И если, к примеру, Горький вовсю смакует большое Зло в самых изощренных проявлениях, открывая перед аудиторией зловещую марианскую впадину, то Добычин будто его и не замечает. Более того, он, как кажется, не примечает и «злишка» — его выхватит только читательский глаз, этот самый взгляд вуайериста. Добычин осмотрительно уйдет от фиксации и на зле, и на благе, тем самым добыв для своих персонажей понимание и прощение. Собственно, это маленькое зло никогда не исходит от людей, оно производится самим укладом «жизни русской».

«До свидания, крест на повороте. Прощайте, аист». Слово Добычина может показаться совсем детским. Много лет спустя, в 96-м году, в безопасной Норвегии — там, где даже массовому убийце удается избежать серьезного наказания, — появится на свет поп-бестселлер «Наивно. Супер». Для героя этого романа наивность — это защита, вынужденный и сознательно выбранный путь побега, редукция неприятного. Для норвежского автора Эрленда Лу наивность языка и наивность героя — очевидный художественный прием, снискавший одобрение критиков и некоторую славу. Наивность прозы Добычина гораздо сложнее, но тогдашние критики то ли не захотели, то ли не смогли распознать в ней серьезнейший литературный прием, интерпретировали ее как «кретинизм». Добычин конструирует выхолощенную наивность, не противопоставленную агрессии и мировому злу, но существующую в мире безо всякого этического знания или предзнания. Это не наивность эскаписта — она не прячет, она приоткрывает. Это, если угодно, маленькое окошко или даже замочная скважина с особым стеклом, позволяющим редуцировать систему моральной регуляции и остаться один на один с миром.

«Шевелились хоругви. Пестрелись туалеты священников. Елки темнелись». Поразительно, что в то время как читатель переживает некоторую пассивность, многие предметы в добычинских текстах эту пассивность утрачивают, они теряют умение быть объектами и начинают жить сами по себе благодаря возвратной форме глагола. Елки темнелись, туалеты пестрелись: все неодушевленное обретает самостоятельность и творит самое себя. Это происходит неслучайно: здесь не человек распоряжается вещами, а вещи распоряжаются человеком.

→ Задания:
• 1. Перенесите в таблицу Markdown строки из записей, начиная со строки с «Est-currently infected cases, New deaths» и заканчивая строкой с «Rank the categories» включительно. В столбец «№» поставьте порядковый номер, а в столбец «Строка» — саму строку; пустые строки и изображения не включайте.
• 2. Напишите продолжение отрывка о прозе Добычина, начав сразу после его последнего предложения.

→ Сведения:
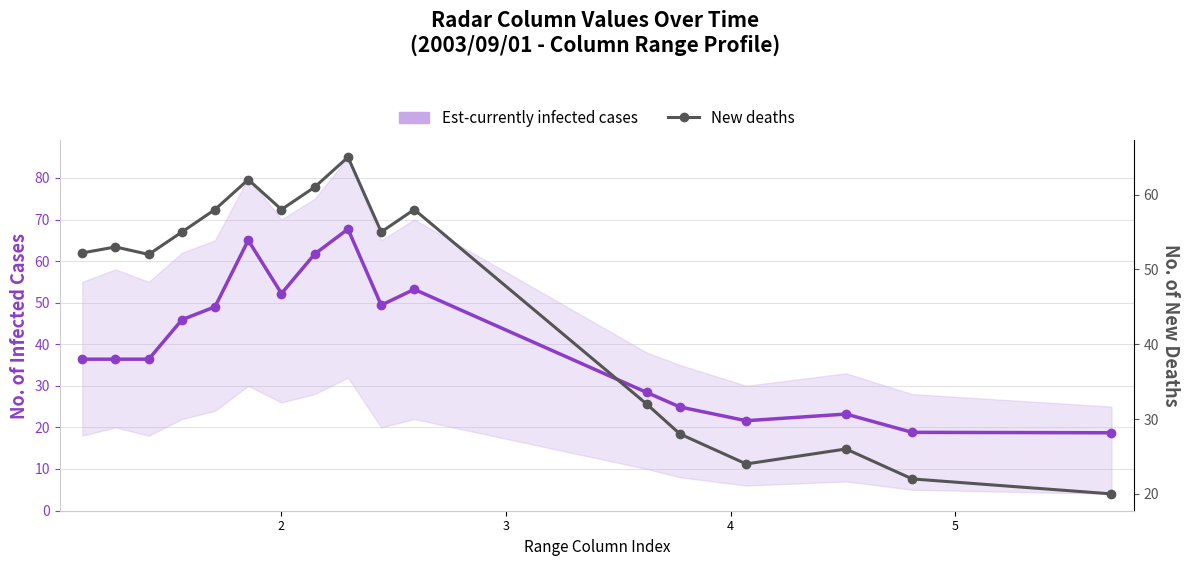

What are all the series names shown in the legend?

Est-currently infected cases, New deaths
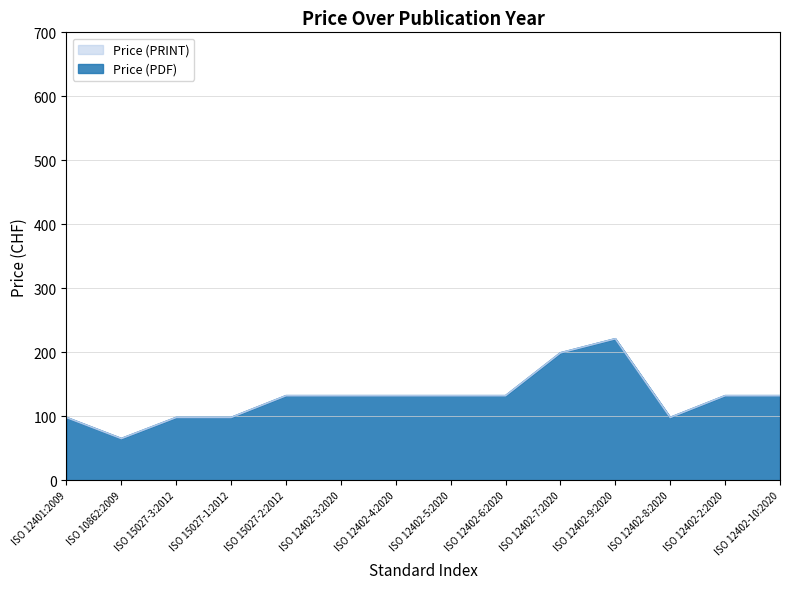

Which series has the largest total across all categories?

Price (PDF)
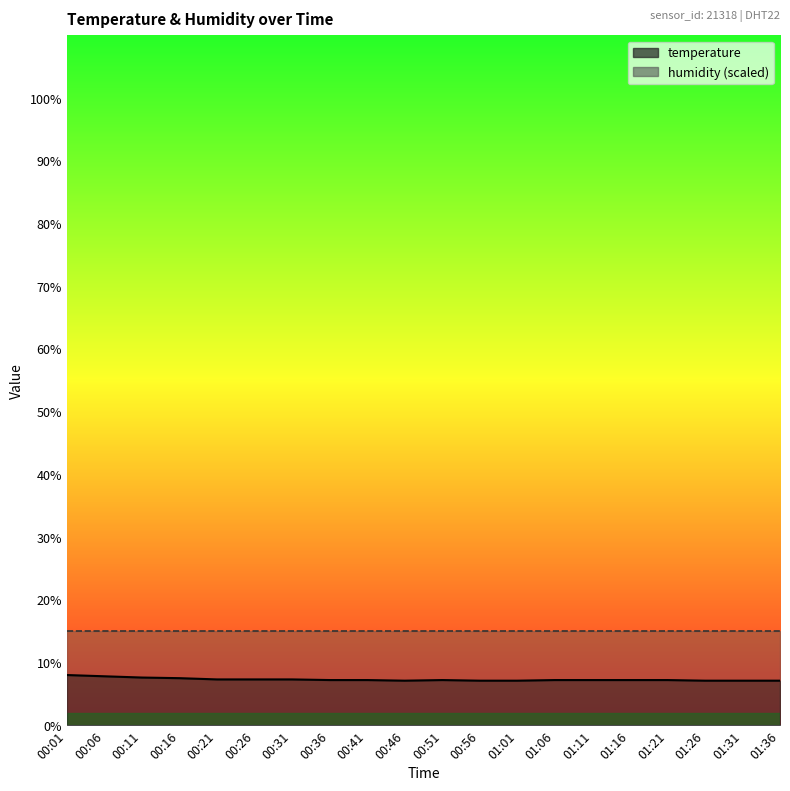

Rank the categories by value from highest to lowest.

00:01, 00:06, 00:11, 00:16, 00:21, 00:26, 00:31, 00:36, 00:41, 00:51, 01:06, 01:11, 01:16, 01:21, 00:46, 00:56, 01:01, 01:26, 01:31, 01:36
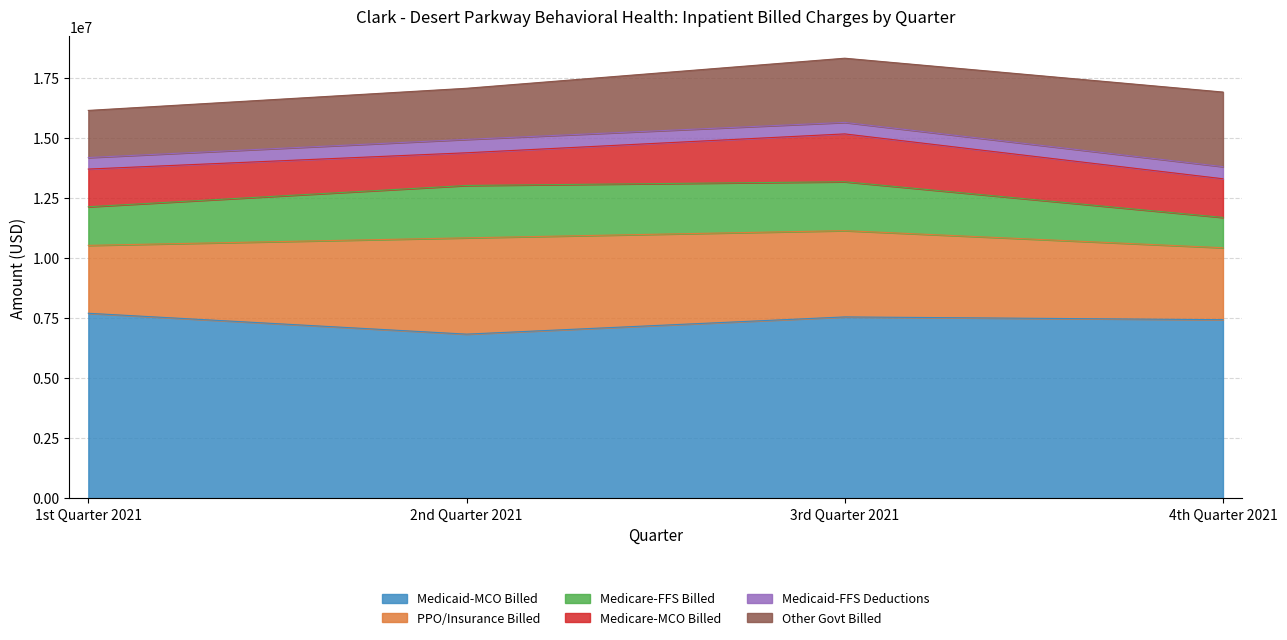

Which category has the highest value across all series?

1st Quarter 2021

→ Ответы по пунктам:
• 1.
| № | Строка |
|---|---|
| 1 | Est-currently infected cases, New deaths |
| 2 | Which series has the largest total across all categories? |
| 3 | Price (PDF) |
| 4 | Rank the categories by value from highest to lowest. |

• 2.
«Улыбаясь, бежал вниз. Выше колен болело от футбола». Добычин через фразу нет-нет да и потеряет подлежащее. Некоторое преодоление синтаксиса, свойственное добычинским текстам, сейчас выглядит уже приметой времени: с одной стороны, зараженность новым, футуристические ожидания, а с другой — невозможность вместить свои переживания в пространство дореволюционного языка. Однако проза Добычина не только антипсихологична, она в некотором роде аполитична. Все то политическое, что могло быть угадано, сожжено здесь в котле крестьянского и мещанского быта.

«Добычин — это такой писатель, который либо прозевал все, что произошло за последние девятнадцать лет в истории нашей страны, либо делает вид, что прозевал…» — говорил на том самом литературном собрании критик Берковский. Но пытливый взгляд цепляется и за пустоту, усматривая позицию автора: тихое равнодушие по отношению к революции, отсутствие истерического импульса, свойственного как реакционному, так и революционному сознанию. Вместо предсмертной белой агонии или постродовой красной эйфории Добычина тянет в христианское смирение. Революция случилась где-то далеко — в Петербурге, в тяжких головах большевиков и в горячих сердцах революционеров. А здесь, в маленьких городках, поселковых церквях и на пятачках базарных площадей революции еще не видать.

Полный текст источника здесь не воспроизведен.